An acceptable answer contains every record below, unchanged, and no pictures.
---------- Task input ----------
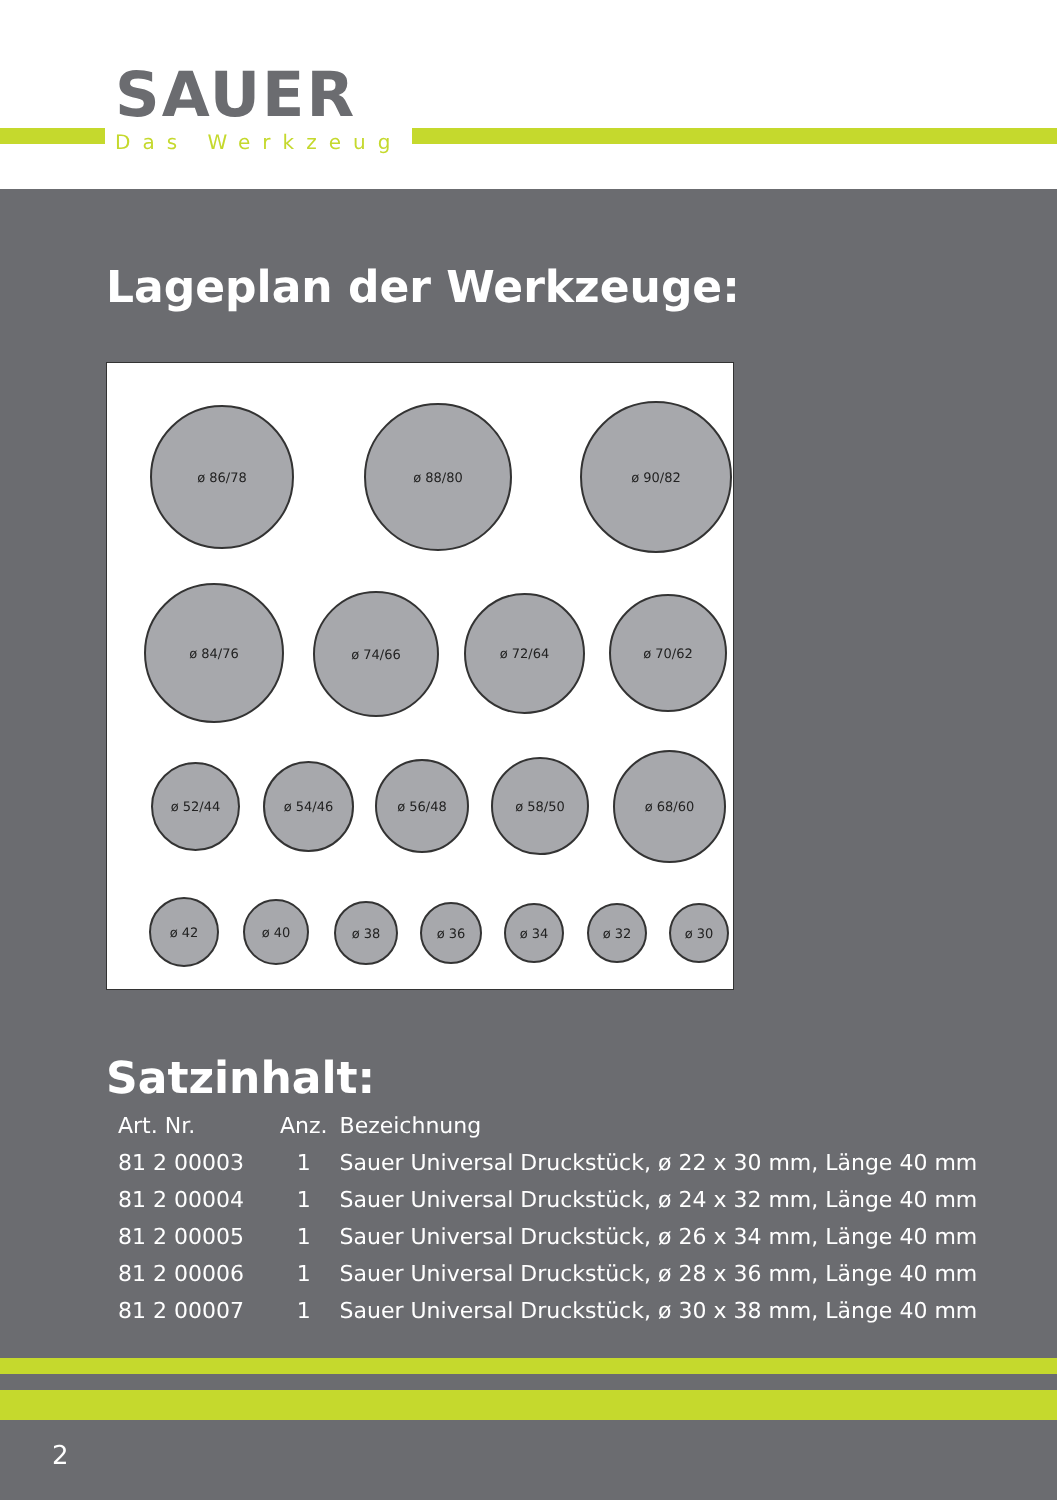SAUER
Das Werkzeug
Lageplan der Werkzeuge:
ø 86/78 ø 88/80 ø 90/82
ø 84/76
ø 74/66 ø 72/64 ø 70/62
ø 52/44 ø 54/46 ø 56/48 ø 58/50 ø 68/60
ø 42 ø 40 ø 38 ø 36 ø 34 ø 32 ø 30
Satzinhalt:
| Art. Nr. | Anz. | Bezeichnung |
| --- | --- | --- |
| 81 2 00003 | 1 | Sauer Universal Druckstück, ø 22 x 30 mm, Länge 40 mm |
| 81 2 00004 | 1 | Sauer Universal Druckstück, ø 24 x 32 mm, Länge 40 mm |
| 81 2 00005 | 1 | Sauer Universal Druckstück, ø 26 x 34 mm, Länge 40 mm |
| 81 2 00006 | 1 | Sauer Universal Druckstück, ø 28 x 36 mm, Länge 40 mm |
| 81 2 00007 | 1 | Sauer Universal Druckstück, ø 30 x 38 mm, Länge 40 mm |
2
----------
• Answer to this exercise:
SAUER
Das Werkzeug
Lageplan der Werkzeuge:
ø 86/78 ø 88/80 ø 90/82
ø 84/76
ø 74/66 ø 72/64 ø 70/62
ø 52/44 ø 54/46 ø 56/48 ø 58/50 ø 68/60
ø 42 ø 40 ø 38 ø 36 ø 34 ø 32 ø 30
Satzinhalt:
| Art. Nr. | Anz. | Bezeichnung |
| --- | --- | --- |
| 81 2 00003 | 1 | Sauer Universal Druckstück, ø 22 x 30 mm, Länge 40 mm |
| 81 2 00004 | 1 | Sauer Universal Druckstück, ø 24 x 32 mm, Länge 40 mm |
| 81 2 00005 | 1 | Sauer Universal Druckstück, ø 26 x 34 mm, Länge 40 mm |
| 81 2 00006 | 1 | Sauer Universal Druckstück, ø 28 x 36 mm, Länge 40 mm |
| 81 2 00007 | 1 | Sauer Universal Druckstück, ø 30 x 38 mm, Länge 40 mm |
2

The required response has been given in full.